Apologies for reposting, we're still looking for papers from across the discipline for these sessions. Feel free to get in touch to express interest or with any questions.
AAG 2016
March 29- April 2, 2016
San Francisco, CA
State, Market, and Shifting Bureaucratic Capacities
Patrick Bigger, University of Manchester
Kelly Kay, London School of Economics
Over the past 25 years, neoliberal logics have become increasingly entrenched in the day-to-day practices of, and approaches to, governance across broad swathes of the globe. The overlap of state and market is seemingly ubiquitous across jurisdictional scales from competitive urbanism to global climate change policy and in matters of social concern from health care provision to policing. We take inspiration from the recent work of David Graeber, who argues that, “in the big picture it hardly matters, then, whether one seeks to reorganize the world around bureaucratic efficiency or market rationality: all the fundamental assumptions remain the same,” (2015, 41) as the market increasingly comes to be structured like the state, and the state begins to restructure itself to resemble the market. This begs the question: have state and market really become so deeply entwined through their logics and practices that they are effectively indistinguishable? And if not, what fundamental differences remain between markets and bureaucracies, perhaps the two most important institutions in late capitalist societies? Furthermore, based on the answers to those questions, what can we learn about the work of bureaucrats and bureaucracies in more closely aligning state and market, or alternatively the ways that this alignment is pushed back against?
Drawing on the extended and evolving legacy of the apparent neoliberalization of everything, we are interested in bringing together work which that theorizes the new and emerging roles that bureaucrats play in governing the ever-blurred distinctions between state and market. Our list of suggested topics is intentionally broad in order to stimulate a conversation across geographic subdisciplines about the role of bureaucracies across diverse registers of concern and modalities of governance. As such, we are open to a diversity of approaches to changing bureaucratic capabilities through the state/market nexus across a wide variety of empirical cases.

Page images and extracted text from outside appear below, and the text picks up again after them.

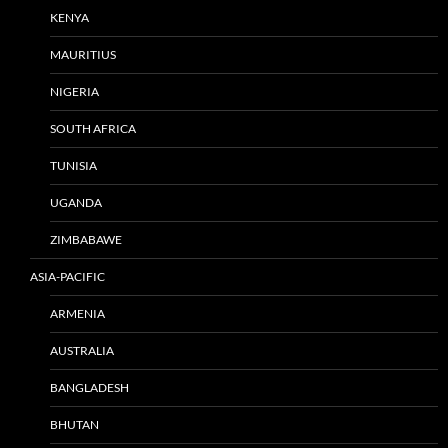
KENYA
MAURITIUS
NIGERIA
SOUTH AFRICA
TUNISIA
UGANDA
ZIMBABAWE
ASIA-PACIFIC
ARMENIA
AUSTRALIA
BANGLADESH
BHUTAN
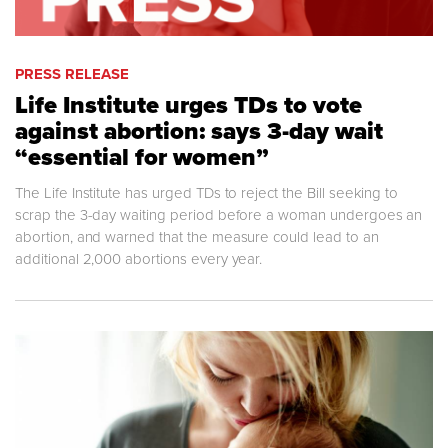
PRESS RELEASE
Life Institute urges TDs to vote
against abortion: says 3-day wait
“essential for women”
The Life Institute has urged TDs to reject the Bill seeking to
scrap the 3-day waiting period before a woman undergoes an
abortion, and warned that the measure could lead to an
additional 2,000 abortions every year.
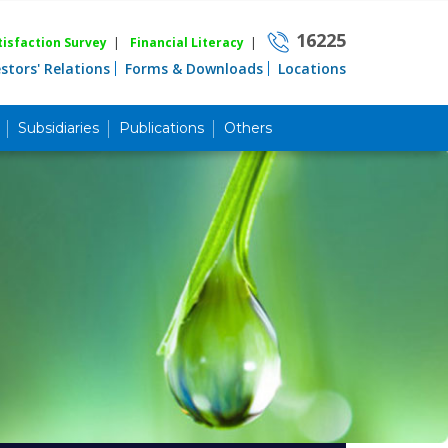
16225
isfaction Survey
|
Financial Literacy
|
estors' Relations
Forms & Downloads
Locations
Subsidiaries
Publications
Others
Career
Quick Link
Home
Knowing MBL
Product & Services
Priority Banking
Islami Banking
Agent Banking
Digital Banking
Offshore Banking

While we are open to any relevant work, some potential topics for papers could include, but are not limited to:
New constellations of power and regulatory authority in environmental governance
The impacts of devolution and local control
The “revolving door” between the state, market, and NGO sector (both actors and logics)
New or altered regulatory capacities from existing regulatory authorities
Infrastructure bidding, contracting, and financing
Jurisdictional “turf wars” in the construction and regulation of markets
Structural changes to health care provision
The changing (enhanced or diminished) role of militaries in state-market assemblages
Growth of state-centric or state-financed markets
State/market interfaces under austerity
Networks in the planning and implementation of international free trade deals
The spectacular growth of consultancies in the implementation of state/market policy
Versions of economic theory brought into state organizations
Versions of state rationality brought into market organizations
Please send abstracts of no more than 250 words to both Kelly Kay ([log in to unmask]) and Patrick Bigger ([log in to unmask]) no later than October 20, 2015. We will determine the composition of the session(s) shortly thereafter.